● **WHAT YOU HAVE TO DO**
Give back the lines of the records exactly, starting at the first and ending at the one with "Ομαδικό Πρωτάθλημα Παίδων – Κορασίδων Α.Μ.Θ.".

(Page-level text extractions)
'''

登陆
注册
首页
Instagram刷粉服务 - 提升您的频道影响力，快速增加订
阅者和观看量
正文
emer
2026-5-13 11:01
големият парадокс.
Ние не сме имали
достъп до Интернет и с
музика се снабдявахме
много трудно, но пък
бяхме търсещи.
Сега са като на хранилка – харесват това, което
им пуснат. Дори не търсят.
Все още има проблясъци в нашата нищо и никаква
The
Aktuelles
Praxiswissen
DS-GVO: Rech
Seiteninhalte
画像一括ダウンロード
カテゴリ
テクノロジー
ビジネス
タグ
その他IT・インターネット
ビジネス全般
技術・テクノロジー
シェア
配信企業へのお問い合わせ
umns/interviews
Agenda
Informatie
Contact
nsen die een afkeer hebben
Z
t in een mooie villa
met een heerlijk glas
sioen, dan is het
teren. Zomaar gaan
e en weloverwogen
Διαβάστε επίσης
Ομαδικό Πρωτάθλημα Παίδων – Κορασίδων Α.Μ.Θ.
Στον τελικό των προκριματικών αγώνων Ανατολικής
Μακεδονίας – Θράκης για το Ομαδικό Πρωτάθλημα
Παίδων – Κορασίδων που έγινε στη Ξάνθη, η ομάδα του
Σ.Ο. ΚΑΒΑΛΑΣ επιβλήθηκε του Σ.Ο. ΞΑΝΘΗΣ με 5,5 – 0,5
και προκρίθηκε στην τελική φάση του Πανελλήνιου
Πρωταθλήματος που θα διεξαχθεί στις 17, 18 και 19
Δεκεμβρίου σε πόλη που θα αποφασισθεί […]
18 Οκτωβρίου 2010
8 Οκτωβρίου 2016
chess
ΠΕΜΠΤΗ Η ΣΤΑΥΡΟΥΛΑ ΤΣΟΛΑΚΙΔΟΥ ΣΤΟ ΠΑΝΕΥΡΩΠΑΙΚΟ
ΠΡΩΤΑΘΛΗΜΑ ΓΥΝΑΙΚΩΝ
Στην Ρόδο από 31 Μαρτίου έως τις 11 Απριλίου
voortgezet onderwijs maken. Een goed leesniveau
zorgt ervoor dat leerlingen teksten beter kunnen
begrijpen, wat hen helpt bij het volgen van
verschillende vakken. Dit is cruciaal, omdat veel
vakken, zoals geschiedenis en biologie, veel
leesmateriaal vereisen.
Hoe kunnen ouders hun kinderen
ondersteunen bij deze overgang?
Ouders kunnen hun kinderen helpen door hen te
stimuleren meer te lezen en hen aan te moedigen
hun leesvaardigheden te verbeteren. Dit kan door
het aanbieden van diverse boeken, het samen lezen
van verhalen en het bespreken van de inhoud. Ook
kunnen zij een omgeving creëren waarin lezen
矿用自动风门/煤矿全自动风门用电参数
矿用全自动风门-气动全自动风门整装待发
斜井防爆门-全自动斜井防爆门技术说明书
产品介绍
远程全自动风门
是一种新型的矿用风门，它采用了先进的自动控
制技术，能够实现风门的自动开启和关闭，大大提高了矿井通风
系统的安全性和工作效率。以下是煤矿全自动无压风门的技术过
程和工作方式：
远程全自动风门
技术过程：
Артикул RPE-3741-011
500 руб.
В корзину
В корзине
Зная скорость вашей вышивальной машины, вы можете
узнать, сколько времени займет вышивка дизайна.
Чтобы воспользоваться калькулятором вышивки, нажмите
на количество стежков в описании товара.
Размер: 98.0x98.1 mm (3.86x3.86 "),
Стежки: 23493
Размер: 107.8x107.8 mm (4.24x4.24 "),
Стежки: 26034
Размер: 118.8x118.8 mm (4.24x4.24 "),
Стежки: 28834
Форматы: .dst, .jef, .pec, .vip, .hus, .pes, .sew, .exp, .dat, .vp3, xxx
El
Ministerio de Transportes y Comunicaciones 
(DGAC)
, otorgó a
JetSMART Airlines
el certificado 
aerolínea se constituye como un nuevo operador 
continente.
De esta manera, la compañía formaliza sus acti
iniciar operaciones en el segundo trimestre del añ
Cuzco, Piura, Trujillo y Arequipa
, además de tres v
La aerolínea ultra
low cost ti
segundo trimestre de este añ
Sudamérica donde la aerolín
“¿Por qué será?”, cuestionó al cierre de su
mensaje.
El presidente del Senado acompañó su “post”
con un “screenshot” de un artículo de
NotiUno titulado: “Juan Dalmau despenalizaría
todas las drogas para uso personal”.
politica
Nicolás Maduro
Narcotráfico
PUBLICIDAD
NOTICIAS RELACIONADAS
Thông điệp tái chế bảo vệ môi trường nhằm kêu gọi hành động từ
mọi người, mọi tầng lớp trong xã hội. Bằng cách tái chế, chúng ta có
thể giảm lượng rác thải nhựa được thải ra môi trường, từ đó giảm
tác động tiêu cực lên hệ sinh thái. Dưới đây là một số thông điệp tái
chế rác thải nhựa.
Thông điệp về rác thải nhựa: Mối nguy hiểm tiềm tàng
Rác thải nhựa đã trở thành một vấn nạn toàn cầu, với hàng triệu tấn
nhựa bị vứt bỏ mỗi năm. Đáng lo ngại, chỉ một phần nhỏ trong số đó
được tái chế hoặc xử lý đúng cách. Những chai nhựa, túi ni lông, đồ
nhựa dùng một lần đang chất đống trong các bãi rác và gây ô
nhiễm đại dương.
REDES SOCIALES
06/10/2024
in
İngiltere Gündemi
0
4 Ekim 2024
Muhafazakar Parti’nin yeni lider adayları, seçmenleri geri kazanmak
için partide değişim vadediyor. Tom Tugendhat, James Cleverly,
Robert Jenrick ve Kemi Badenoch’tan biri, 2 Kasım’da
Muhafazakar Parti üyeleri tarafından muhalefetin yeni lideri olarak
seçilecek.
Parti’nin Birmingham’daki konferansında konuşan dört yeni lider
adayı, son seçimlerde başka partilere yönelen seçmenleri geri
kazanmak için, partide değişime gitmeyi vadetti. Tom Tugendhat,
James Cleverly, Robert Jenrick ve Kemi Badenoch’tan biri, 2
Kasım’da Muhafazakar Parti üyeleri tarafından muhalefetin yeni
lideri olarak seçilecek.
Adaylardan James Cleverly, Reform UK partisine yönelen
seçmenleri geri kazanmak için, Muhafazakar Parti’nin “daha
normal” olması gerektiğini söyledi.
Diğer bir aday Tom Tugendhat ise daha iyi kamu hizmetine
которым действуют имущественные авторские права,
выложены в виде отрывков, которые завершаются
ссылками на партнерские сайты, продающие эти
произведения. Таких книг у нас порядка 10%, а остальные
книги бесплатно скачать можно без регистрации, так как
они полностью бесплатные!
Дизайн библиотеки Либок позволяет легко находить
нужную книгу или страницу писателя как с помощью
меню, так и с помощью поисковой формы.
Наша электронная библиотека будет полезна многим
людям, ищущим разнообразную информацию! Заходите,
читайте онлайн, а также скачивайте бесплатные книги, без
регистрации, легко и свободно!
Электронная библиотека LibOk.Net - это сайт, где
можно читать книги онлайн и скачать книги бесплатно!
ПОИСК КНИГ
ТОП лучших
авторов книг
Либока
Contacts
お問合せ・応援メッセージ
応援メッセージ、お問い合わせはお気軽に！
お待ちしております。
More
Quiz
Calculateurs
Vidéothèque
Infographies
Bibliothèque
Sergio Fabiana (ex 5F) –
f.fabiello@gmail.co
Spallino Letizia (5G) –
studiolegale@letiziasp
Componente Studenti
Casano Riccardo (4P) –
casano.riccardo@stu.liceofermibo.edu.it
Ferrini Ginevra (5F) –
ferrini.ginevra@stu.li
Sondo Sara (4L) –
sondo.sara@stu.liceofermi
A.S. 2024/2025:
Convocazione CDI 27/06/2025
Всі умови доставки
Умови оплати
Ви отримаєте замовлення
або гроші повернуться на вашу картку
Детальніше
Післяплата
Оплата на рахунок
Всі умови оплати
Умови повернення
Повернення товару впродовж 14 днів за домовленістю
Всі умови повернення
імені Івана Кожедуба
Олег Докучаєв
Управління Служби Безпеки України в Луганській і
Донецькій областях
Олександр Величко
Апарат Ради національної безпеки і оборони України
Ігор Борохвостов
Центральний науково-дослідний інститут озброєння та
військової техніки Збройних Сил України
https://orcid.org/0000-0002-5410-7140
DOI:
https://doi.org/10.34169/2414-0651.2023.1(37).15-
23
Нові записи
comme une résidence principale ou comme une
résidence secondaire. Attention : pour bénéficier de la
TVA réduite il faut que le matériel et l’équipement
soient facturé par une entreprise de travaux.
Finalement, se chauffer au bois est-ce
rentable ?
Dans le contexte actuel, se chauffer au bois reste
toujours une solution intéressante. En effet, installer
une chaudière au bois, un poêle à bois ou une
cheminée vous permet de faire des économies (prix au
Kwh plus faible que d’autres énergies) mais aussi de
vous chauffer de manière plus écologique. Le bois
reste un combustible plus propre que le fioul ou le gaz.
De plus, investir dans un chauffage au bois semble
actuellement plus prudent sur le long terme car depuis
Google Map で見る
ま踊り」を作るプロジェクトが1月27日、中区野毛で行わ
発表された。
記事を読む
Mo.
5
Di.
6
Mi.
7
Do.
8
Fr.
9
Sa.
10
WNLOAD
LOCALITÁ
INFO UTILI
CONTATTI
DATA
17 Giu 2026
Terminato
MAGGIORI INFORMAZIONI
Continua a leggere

'''

● **WRITTEN REPLY**
登陆
注册
首页
Instagram刷粉服务 - 提升您的频道影响力，快速增加订
阅者和观看量
正文
emer
2026-5-13 11:01
големият парадокс.
Ние не сме имали
достъп до Интернет и с
музика се снабдявахме
много трудно, но пък
бяхме търсещи.
Сега са като на хранилка – харесват това, което
им пуснат. Дори не търсят.
Все още има проблясъци в нашата нищо и никаква
The
Aktuelles
Praxiswissen
DS-GVO: Rech
Seiteninhalte
画像一括ダウンロード
カテゴリ
テクノロジー
ビジネス
タグ
その他IT・インターネット
ビジネス全般
技術・テクノロジー
シェア
配信企業へのお問い合わせ
umns/interviews
Agenda
Informatie
Contact
nsen die een afkeer hebben
Z
t in een mooie villa
met een heerlijk glas
sioen, dan is het
teren. Zomaar gaan
e en weloverwogen
Διαβάστε επίσης
Ομαδικό Πρωτάθλημα Παίδων – Κορασίδων Α.Μ.Θ.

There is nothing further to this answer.